[Start of section]

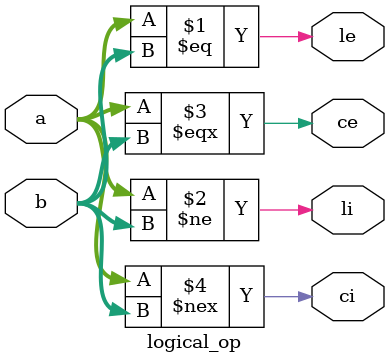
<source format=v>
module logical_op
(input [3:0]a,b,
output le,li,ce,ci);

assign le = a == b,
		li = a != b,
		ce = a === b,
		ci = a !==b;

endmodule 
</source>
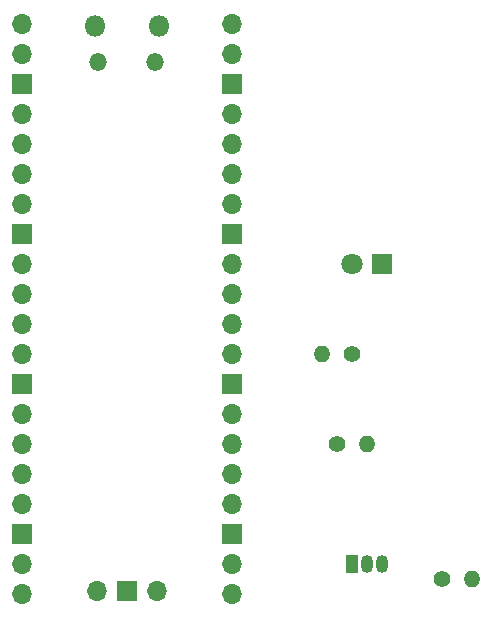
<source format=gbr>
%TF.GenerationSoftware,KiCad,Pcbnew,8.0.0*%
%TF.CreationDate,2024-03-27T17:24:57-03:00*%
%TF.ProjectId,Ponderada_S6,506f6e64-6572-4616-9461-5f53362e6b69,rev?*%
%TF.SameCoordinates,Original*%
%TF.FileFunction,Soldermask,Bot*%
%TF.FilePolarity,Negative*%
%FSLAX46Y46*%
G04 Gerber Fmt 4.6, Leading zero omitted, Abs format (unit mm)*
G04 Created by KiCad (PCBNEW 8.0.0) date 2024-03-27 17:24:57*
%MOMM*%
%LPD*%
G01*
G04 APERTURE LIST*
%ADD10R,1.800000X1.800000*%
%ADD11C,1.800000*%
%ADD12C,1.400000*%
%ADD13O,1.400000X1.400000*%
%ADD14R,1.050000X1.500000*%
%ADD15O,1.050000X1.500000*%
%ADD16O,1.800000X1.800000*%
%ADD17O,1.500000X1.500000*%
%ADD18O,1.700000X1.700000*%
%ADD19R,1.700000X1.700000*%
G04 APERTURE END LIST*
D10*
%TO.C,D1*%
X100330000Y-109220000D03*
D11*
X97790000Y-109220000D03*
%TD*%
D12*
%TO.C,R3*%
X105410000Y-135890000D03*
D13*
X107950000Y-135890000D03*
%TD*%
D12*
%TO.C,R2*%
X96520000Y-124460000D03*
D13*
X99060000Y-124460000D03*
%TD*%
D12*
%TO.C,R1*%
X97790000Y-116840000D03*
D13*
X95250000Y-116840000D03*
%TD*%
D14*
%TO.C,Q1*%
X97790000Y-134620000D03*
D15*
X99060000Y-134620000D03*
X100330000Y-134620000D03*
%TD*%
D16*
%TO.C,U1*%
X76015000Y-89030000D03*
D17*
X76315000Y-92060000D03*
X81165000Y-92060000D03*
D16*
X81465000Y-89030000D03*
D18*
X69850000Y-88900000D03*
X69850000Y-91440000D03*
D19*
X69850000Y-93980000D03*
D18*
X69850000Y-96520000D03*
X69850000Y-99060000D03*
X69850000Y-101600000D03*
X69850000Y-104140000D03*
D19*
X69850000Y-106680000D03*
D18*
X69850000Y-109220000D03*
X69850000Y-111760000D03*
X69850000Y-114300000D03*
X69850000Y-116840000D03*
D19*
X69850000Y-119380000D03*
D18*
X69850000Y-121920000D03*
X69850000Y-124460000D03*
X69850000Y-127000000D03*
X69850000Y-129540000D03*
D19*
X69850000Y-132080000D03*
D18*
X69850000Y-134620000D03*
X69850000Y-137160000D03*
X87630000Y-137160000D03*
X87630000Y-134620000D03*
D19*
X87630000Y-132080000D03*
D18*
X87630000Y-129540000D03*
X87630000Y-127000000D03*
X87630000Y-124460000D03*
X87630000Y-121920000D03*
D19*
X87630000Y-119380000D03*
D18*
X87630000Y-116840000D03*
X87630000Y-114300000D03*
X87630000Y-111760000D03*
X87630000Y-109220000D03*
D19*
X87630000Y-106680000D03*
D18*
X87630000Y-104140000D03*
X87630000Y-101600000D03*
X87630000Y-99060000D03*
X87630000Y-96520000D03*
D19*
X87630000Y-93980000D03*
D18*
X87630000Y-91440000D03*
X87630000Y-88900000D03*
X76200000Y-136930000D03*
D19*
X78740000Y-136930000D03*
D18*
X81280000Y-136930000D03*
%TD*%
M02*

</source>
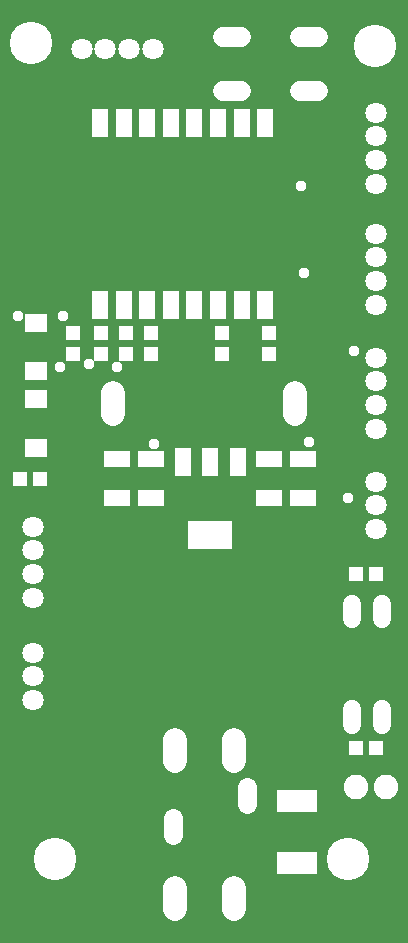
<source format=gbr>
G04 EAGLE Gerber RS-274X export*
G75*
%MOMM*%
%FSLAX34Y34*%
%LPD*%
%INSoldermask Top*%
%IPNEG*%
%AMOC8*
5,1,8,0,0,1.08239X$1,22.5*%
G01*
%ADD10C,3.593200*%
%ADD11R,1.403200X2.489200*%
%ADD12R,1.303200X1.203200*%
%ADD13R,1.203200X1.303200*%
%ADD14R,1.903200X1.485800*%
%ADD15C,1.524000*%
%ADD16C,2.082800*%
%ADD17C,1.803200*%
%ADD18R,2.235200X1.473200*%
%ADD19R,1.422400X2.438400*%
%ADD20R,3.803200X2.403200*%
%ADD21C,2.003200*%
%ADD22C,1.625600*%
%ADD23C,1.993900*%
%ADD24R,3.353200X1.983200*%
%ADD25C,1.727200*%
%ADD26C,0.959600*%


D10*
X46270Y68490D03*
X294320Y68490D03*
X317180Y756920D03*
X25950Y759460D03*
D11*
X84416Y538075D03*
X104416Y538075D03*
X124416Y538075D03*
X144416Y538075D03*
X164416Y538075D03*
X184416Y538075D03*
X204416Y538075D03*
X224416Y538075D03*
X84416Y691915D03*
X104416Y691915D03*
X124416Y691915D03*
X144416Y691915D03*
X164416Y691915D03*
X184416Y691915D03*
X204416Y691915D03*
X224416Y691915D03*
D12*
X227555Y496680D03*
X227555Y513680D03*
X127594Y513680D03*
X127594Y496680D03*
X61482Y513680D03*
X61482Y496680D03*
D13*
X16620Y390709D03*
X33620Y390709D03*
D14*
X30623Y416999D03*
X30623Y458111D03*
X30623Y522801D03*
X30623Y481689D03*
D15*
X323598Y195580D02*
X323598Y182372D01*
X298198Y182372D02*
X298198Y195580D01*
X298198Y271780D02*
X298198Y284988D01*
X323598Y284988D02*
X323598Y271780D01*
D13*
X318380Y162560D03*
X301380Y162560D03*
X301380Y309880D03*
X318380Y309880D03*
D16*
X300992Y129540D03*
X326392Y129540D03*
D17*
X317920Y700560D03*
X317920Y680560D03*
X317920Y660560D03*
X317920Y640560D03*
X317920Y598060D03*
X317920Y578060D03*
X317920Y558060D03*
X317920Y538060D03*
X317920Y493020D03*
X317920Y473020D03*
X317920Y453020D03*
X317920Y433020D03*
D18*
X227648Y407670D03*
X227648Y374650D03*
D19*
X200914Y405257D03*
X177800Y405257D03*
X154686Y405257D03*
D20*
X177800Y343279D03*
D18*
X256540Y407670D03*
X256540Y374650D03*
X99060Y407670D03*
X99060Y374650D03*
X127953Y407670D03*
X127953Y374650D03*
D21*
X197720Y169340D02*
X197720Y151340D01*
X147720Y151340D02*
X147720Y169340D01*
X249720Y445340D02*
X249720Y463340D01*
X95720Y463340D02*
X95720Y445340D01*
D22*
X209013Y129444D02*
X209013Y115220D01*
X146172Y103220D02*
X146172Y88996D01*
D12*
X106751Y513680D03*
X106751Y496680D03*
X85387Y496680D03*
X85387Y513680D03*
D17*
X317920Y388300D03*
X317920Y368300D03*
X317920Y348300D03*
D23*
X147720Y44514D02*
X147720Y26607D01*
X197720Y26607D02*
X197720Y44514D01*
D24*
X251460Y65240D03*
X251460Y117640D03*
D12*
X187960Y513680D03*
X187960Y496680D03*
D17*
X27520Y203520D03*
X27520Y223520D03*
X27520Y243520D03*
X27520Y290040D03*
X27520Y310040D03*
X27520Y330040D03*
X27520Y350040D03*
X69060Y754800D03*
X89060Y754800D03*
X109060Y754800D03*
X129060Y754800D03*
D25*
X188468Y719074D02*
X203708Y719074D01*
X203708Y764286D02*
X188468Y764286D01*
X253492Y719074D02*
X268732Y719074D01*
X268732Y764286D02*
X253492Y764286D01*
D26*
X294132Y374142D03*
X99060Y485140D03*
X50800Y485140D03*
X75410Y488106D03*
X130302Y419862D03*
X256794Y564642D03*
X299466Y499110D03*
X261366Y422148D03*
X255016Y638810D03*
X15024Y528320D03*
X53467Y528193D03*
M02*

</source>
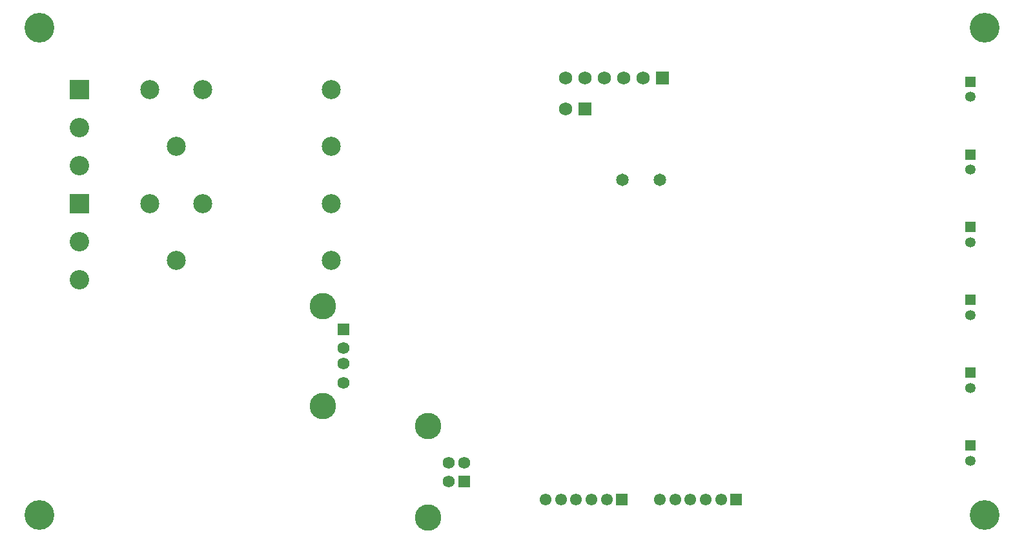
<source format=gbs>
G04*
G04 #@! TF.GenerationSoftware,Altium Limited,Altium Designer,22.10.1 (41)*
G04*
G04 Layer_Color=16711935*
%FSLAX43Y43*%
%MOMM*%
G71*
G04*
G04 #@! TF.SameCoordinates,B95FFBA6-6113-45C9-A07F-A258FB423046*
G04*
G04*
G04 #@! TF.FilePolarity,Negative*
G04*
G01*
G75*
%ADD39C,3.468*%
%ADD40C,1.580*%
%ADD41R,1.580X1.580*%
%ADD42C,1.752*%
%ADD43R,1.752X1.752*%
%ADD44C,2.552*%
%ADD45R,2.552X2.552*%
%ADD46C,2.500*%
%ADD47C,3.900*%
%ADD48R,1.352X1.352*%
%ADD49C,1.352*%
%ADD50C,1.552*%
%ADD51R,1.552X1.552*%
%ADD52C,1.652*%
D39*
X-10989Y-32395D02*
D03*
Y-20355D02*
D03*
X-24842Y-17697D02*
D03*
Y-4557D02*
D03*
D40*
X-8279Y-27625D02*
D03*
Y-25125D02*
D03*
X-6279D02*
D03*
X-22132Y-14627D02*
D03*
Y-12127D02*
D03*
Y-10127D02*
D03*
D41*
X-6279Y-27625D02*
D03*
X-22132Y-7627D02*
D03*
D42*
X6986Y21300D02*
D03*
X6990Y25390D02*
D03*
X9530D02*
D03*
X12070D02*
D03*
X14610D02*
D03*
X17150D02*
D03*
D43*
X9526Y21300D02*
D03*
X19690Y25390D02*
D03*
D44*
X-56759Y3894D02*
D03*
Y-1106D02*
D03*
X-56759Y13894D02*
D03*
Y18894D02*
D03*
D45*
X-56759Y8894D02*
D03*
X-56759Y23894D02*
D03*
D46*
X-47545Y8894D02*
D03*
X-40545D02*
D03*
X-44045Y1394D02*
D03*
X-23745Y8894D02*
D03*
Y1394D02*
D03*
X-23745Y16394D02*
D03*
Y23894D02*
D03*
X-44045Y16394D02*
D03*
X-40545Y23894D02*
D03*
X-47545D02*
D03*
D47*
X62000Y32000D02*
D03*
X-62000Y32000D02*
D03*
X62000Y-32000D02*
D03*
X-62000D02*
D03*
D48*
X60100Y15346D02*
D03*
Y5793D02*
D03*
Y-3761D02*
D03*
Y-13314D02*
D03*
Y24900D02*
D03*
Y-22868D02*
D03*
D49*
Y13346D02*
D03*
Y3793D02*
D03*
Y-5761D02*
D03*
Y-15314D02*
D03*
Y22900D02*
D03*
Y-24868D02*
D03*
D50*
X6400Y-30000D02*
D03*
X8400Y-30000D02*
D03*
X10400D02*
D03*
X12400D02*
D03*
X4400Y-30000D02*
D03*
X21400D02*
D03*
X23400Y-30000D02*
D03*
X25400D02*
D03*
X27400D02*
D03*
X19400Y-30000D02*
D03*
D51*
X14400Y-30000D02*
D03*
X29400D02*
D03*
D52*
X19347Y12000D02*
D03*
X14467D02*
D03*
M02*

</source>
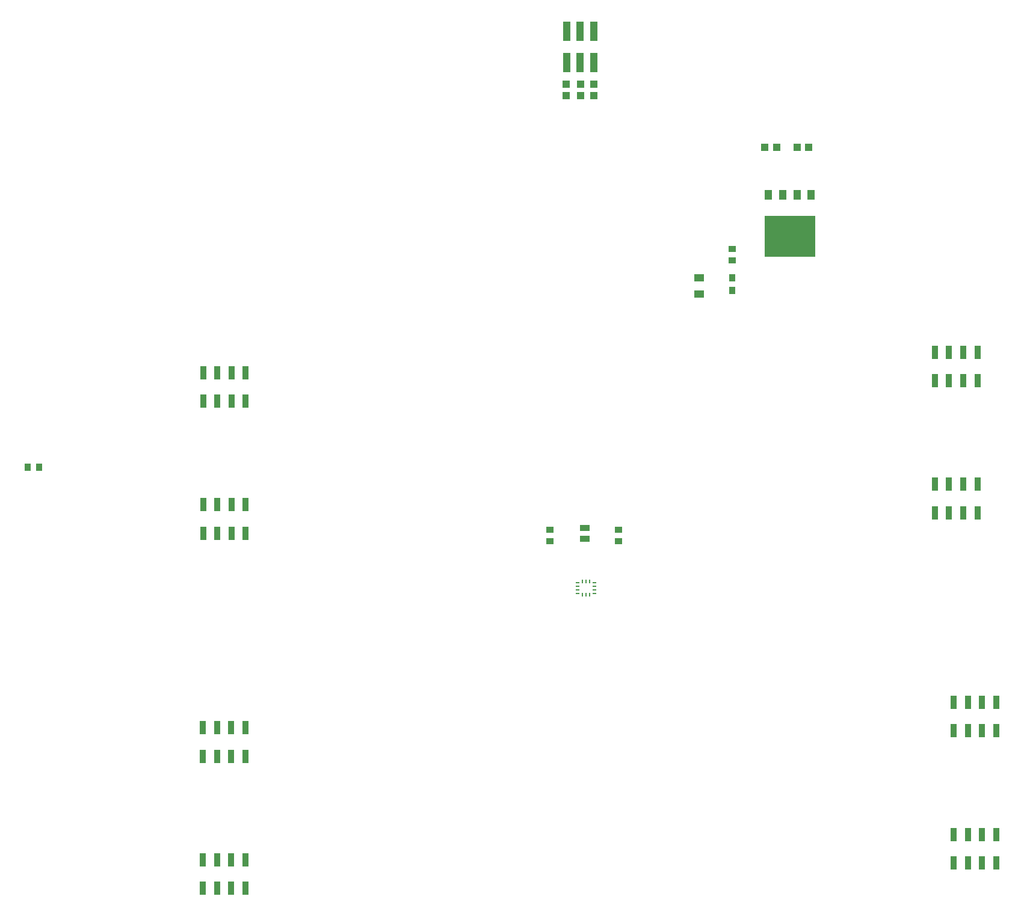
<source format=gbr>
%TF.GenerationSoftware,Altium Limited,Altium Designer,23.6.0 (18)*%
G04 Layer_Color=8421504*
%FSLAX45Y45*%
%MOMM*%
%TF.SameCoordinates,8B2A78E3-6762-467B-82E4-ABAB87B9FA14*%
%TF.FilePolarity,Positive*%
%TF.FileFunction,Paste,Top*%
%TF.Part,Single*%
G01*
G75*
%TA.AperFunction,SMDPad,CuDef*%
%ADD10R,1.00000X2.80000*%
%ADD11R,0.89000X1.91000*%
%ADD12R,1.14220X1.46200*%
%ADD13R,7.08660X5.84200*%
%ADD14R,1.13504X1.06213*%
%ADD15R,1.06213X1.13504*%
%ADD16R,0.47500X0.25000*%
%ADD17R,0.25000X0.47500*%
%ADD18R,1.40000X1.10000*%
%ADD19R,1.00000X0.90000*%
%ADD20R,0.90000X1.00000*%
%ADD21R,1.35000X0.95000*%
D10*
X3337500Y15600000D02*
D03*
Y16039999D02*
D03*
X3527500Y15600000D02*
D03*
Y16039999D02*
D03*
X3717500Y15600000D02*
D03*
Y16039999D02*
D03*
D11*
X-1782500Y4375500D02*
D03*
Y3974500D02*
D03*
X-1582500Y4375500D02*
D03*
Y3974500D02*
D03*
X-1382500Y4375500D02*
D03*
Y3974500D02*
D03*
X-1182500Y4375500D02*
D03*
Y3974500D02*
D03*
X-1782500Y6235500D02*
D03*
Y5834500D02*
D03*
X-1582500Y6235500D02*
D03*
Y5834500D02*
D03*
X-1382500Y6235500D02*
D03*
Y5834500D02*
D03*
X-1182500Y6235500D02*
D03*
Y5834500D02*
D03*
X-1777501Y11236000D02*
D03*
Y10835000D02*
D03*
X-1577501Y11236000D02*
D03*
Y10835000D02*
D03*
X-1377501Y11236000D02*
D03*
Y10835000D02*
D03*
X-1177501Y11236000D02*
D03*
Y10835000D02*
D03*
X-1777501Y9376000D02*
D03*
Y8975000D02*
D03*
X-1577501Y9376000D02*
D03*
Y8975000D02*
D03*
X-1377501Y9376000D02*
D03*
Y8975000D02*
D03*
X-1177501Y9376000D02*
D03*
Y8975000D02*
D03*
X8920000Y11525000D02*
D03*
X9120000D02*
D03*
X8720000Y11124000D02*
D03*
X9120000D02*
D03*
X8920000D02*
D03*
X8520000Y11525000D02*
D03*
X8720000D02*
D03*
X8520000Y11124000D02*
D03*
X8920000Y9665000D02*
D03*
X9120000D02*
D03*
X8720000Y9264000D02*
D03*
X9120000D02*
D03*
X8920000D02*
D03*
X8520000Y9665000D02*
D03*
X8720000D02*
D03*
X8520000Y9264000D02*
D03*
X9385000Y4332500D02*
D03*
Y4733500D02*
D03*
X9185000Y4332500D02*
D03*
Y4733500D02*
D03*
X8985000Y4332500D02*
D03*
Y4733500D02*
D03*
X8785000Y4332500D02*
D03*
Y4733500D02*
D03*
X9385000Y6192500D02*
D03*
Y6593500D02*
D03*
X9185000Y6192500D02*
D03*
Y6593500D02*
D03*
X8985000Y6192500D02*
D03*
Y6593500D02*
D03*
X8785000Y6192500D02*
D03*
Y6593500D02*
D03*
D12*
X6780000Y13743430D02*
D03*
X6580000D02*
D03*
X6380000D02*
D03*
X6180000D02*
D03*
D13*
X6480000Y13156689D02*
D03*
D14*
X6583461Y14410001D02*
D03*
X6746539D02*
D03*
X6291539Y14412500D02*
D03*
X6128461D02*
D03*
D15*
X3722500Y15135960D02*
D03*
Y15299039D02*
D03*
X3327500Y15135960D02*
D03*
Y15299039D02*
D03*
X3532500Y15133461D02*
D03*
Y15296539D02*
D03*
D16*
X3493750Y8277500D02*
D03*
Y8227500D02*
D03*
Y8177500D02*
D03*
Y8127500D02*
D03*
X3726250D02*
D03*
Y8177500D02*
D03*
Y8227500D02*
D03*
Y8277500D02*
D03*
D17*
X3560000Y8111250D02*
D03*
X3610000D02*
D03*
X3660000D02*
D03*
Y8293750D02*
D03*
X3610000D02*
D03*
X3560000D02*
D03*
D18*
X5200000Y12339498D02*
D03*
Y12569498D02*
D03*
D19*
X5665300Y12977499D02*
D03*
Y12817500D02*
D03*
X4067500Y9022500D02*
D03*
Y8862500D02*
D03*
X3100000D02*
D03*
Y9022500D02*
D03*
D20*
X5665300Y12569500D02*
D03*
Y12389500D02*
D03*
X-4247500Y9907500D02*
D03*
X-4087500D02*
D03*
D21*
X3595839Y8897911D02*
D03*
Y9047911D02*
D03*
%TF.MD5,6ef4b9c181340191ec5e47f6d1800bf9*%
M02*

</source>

[End of section]

**Problem to work on**
Copy every line of the entries above in which "Gerber" occurs.

**Answer to this problem**
G04 Gerber Fmt 4.6, Leading zero omitted, Abs format (unit mm)*
G04 EAGLE Gerber RS-274X export*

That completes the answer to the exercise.